→ SOURCE EXTRACT
^^^^

The configuration of a handoff system at L2 layer based on network slicing according to an embodiment of the present disclosure is described below with reference to FIG. 5.

According to an embodiment of the present disclosure, a handoff system based on network slicing is a structure for virtualizing/abstracting wireless terminals and the communication network resources that connect therebetween. Software functions embedded in hardware are implemented as software in a central control unit, and the hardware is implemented as white-box hardware or commercial off-the-shelf (COTS) servers, thus avoiding issues related to parts replacement and manufacturer dependency.

In a structure according to an embodiment of the present disclosure, the basic hardware configuration includes a SDN controller 100 (network central control device) based on a software defined network (SDN), wireless access devices 200a and 200b, and an SDN switch 300 (network device) responsible for data transmission in the network. The communication between these components is functionally separated into a data plane path and a control plane path.

In the network, the data plane performs transmitting actual traffic across network devices (including functions such as receiving, forwarding, and transmitting packets). The data plane performs moving data along a physical path of the network or, when necessary, a virtual dedicated path (network slice).

The control plane performs managing and controlling a session and traffic flow of the network. The control plane determines the network topology inside the vehicle, configures network slices (paths), and applies handoff policies. The control plane operates on the SDN controller 100 and issues commands to the wireless access devices 200a and 200b, SDN switch 300, user equipment (UE), and other network devices to ensure that the data plane operates properly.

According to an embodiment of the present disclosure, it is possible to connect networks and transmit data at high speed by performing handoff using only the data link layer (layer 2) of the seven layers of OSI without relying on IP. According to an embodiment of the present disclosure, the data plane and control plane are separated to configure a network slice, which is a logical network dedicated to a wireless terminal. Data transmission is performed along the network slice to ensure L2-based high-speed handoff, transmission speed (bandwidth), communication latency, and other factors, thereby ensuring the service performance (QoS) for wireless terminal communication.

The SDN controller 100 includes a network application program unit 110, a network slice creation and control unit 120, an intelligent radio control and monitoring unit 130, and a control signal transmission port 140.

The network application program unit 110 virtualizes and adds network functions, and supports designers or operators in virtualizing and adding network functions such as DHCP, firewall, and NAT.

The network slice creation and control unit 120 performs terminal and network device authentication, session configuration, and path creation functions, and dynamically creates a virtual dedicated network (virtual dedicated path, network slice) from the terminal to the network service end on a physical Ethernet cable line. The network slice creation and control unit 120 controls and manages data through the virtual dedicated network (network slice) based on terminal requests, and ensures QoS of data traffic in wired and wireless networks to perform dynamic virtual path creation, modification, and management, device authentication, and session configuration.

The intelligent radio control and monitoring unit 130 monitors environmental variables such as wireless transmit/receive signal strength, interference, and noise, and provides feedback to base stations and terminals to improve the accuracy of measured values in order to determine real-time handoff performance.

^^^^

→ DATA SECTION
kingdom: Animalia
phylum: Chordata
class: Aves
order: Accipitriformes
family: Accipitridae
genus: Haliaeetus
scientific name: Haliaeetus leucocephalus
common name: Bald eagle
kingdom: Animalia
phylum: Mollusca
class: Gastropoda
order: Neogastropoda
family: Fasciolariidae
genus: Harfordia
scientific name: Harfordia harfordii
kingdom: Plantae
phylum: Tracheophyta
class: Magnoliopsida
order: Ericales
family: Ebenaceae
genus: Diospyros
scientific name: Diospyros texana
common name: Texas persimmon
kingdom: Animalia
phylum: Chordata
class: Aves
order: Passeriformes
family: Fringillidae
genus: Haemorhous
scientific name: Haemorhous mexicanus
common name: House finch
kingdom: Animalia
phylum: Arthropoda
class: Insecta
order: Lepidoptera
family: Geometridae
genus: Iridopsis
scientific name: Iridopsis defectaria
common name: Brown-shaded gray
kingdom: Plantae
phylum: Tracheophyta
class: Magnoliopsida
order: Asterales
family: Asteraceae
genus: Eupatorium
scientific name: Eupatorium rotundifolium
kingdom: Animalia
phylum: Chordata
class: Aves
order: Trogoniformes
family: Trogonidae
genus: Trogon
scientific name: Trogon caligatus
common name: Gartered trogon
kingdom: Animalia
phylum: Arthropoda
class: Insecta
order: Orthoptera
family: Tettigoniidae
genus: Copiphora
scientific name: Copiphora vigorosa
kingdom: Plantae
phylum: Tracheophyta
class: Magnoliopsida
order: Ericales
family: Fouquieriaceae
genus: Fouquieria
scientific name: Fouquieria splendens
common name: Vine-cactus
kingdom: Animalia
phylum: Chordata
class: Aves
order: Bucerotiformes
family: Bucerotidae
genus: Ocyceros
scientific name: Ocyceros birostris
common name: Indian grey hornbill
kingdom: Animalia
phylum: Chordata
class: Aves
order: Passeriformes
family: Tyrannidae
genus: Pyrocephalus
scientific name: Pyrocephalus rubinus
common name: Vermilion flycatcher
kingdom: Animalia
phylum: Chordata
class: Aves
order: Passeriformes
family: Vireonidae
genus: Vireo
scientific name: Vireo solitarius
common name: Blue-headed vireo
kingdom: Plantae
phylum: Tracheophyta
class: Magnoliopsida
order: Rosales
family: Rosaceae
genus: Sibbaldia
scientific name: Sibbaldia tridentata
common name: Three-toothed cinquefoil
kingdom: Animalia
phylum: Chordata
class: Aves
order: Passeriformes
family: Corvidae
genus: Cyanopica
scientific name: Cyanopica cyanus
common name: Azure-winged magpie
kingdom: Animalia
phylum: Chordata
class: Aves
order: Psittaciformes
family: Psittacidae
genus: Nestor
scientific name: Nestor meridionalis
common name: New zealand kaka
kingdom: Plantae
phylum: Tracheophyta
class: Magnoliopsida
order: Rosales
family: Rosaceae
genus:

^^^^

→ DIRECTIVE 1
Reproduce the passage of the handoff system description starting at "According to an embodiment of the present disclosure, it" and ending at "transmission port 140.".
→ DIRECTIVE 2
Summarize the handoff system description in two sentences.

→ EXPECTED OUTPUT 1
According to an embodiment of the present disclosure, it is possible to connect networks and transmit data at high speed by performing handoff using only the data link layer (layer 2) of the seven layers of OSI without relying on IP. According to an embodiment of the present disclosure, the data plane and control plane are separated to configure a network slice, which is a logical network dedicated to a wireless terminal. Data transmission is performed along the network slice to ensure L2-based high-speed handoff, transmission speed (bandwidth), communication latency, and other factors, thereby ensuring the service performance (QoS) for wireless terminal communication.

The SDN controller 100 includes a network application program unit 110, a network slice creation and control unit 120, an intelligent radio control and monitoring unit 130, and a control signal transmission port 140.

→ EXPECTED OUTPUT 2
The handoff system described is a network-slicing structure in which an SDN controller, wireless access devices and an SDN switch communicate over separate data plane and control plane paths, and the control plane runs on the SDN controller to configure network slices and apply handoff policies. Because handoff uses only the data link layer without relying on IP, and data travels along a dedicated network slice, the system achieves high-speed handoff and ensures QoS for wireless terminal communication.